- Już kochanie - powiedział podchodząc do mnie i wsadzając mi rękę do tylnej kieszeni .
- Tyle lat minęło a oni tak samo niewyżyci - otarł sztuczną łzę Louis . Styles oblizała wargi i puścił pasiastemu oczko . Wyszliśmy od Malików i udaliśmy się w kierunku naszego domu . Mieliśmy bliziutko ponieważ wszyscy mieszkaliśmy na jednym wielkim terenie .
--------------------------------------------------------------------------------------------------------------------------
- A tak swoją drogą to zabrałbyś mnie gdzieś, a nie tylko się pieprzymy po całym domu .
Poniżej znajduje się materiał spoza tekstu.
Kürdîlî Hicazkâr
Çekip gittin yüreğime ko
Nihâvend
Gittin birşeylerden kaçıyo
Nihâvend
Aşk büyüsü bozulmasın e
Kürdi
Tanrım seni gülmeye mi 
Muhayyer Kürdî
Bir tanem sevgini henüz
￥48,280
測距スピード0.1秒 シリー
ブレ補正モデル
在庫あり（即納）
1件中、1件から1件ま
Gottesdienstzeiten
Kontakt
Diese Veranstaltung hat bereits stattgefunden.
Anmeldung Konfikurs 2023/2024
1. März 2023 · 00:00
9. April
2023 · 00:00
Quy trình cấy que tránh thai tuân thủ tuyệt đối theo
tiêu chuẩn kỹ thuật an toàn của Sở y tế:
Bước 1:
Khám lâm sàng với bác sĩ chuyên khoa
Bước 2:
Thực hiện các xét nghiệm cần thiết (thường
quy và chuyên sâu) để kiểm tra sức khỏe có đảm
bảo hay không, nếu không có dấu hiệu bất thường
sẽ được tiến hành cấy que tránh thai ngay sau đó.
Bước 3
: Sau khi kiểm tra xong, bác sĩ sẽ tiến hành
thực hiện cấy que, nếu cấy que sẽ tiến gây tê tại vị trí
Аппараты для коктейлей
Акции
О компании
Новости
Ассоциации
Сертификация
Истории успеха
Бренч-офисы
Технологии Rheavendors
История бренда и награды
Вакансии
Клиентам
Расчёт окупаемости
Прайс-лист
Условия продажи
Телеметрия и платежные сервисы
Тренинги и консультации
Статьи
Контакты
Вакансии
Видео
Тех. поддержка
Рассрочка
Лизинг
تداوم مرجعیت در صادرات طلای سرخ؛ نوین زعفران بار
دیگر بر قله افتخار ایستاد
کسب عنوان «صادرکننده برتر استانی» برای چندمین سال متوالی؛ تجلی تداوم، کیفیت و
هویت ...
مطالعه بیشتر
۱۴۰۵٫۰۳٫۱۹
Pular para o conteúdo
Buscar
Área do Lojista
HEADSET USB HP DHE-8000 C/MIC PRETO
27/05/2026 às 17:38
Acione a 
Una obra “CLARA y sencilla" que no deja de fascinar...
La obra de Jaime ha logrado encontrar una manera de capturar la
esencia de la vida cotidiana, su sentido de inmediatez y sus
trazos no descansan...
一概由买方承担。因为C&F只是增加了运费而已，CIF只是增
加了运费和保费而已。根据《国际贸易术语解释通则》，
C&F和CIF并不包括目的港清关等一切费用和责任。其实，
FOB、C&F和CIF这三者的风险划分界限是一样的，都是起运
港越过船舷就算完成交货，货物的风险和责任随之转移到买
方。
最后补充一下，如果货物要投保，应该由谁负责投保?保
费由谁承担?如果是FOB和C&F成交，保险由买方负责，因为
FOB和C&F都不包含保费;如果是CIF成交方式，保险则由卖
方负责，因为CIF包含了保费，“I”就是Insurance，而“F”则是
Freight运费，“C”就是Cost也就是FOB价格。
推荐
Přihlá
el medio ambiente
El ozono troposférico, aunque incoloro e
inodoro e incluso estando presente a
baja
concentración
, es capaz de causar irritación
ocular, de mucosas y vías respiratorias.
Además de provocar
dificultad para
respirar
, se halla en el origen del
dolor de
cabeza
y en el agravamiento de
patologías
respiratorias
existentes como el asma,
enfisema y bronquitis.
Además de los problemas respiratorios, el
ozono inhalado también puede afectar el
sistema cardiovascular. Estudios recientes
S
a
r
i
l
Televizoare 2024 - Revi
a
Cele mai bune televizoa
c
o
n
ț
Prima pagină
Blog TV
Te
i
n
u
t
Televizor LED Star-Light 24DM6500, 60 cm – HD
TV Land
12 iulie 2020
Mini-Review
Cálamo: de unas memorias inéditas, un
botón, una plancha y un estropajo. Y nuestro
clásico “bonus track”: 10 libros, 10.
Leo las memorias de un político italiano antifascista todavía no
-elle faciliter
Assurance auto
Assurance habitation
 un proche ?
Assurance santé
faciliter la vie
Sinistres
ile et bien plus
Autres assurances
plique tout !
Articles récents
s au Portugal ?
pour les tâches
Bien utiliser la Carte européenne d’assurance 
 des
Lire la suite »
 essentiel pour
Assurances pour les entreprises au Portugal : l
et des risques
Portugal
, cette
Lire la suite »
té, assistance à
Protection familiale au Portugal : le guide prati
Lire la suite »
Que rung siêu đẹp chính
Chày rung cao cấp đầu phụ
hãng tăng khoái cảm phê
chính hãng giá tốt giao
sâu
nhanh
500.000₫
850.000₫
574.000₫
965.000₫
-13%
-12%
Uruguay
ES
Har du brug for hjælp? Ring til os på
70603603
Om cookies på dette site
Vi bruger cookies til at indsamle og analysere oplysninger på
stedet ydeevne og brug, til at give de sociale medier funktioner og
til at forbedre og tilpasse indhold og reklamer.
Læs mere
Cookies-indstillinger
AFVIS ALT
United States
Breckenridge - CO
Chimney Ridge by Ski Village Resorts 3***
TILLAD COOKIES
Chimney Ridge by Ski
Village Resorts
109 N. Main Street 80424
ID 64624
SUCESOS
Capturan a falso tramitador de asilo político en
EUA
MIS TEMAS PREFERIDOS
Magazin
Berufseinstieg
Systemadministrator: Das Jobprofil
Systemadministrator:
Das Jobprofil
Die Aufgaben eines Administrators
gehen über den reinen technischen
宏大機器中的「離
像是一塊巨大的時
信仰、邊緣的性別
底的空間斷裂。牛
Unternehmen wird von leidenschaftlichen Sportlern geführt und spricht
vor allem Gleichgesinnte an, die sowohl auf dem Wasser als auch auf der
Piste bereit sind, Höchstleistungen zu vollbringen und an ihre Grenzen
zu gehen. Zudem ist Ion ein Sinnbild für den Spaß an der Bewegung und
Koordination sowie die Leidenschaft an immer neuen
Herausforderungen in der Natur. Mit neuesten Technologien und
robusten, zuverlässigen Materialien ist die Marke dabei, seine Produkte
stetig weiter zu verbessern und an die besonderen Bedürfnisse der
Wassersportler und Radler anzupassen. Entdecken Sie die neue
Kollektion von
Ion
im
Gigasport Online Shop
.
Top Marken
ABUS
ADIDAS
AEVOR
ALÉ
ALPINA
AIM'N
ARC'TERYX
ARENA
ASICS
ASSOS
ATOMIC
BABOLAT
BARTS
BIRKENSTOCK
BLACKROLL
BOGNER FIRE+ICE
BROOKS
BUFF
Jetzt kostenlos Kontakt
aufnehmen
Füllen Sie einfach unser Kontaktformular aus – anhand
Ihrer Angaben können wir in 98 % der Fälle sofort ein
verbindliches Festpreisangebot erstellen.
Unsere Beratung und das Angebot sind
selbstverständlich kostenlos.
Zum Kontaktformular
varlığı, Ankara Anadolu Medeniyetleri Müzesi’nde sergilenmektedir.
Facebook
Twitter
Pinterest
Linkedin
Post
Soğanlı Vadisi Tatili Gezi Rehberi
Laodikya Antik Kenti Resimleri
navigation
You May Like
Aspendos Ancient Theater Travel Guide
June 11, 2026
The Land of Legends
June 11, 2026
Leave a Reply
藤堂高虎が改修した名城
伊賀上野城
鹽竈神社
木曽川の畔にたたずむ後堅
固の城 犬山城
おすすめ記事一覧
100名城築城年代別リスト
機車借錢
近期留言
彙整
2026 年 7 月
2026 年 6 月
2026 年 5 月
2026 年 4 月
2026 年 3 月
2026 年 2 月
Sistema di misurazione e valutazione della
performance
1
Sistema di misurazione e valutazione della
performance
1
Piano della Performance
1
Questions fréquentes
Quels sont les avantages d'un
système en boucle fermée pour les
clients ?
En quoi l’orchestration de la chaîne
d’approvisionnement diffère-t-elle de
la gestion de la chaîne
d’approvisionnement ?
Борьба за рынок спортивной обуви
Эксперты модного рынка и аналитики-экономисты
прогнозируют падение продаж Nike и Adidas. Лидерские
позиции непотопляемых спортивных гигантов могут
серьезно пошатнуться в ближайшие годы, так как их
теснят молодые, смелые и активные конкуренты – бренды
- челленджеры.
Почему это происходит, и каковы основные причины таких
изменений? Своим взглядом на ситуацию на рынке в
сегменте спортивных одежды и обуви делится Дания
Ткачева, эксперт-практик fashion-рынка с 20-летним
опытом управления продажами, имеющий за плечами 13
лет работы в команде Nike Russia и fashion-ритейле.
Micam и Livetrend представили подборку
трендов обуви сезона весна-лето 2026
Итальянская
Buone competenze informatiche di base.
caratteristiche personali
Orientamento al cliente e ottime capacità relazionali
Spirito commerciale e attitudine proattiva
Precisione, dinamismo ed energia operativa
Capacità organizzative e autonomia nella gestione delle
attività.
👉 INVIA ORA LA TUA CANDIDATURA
- Dobrze kochanie w takim razie zapraszam do samochodu - powiedział otwierając kluczykiem garaż - Ale tego loda to dostanę ? - upewnił się .
- Tak .
- A ty co chcesz ? Minetę , palcówę , porządne bzykanko , 3w1 full pakiet ? Bo wiesz muszę się odpowiednio odwdzięczyć - zaśmiał się .
- Zaskocz mnie - puściłam mu oczko .
- Ok, czyli kupię ci kwiaty - powiedział otwierając mi drzwi do samochodu .
- Kwiaty to możesz sobie w dupę wsadzić - odezwałam się, gdy wyjechaliśmy z naszej posesji . W tym momencie zadzwonił telefon Hazzy . Odebrał biorąc na głośno mówiący .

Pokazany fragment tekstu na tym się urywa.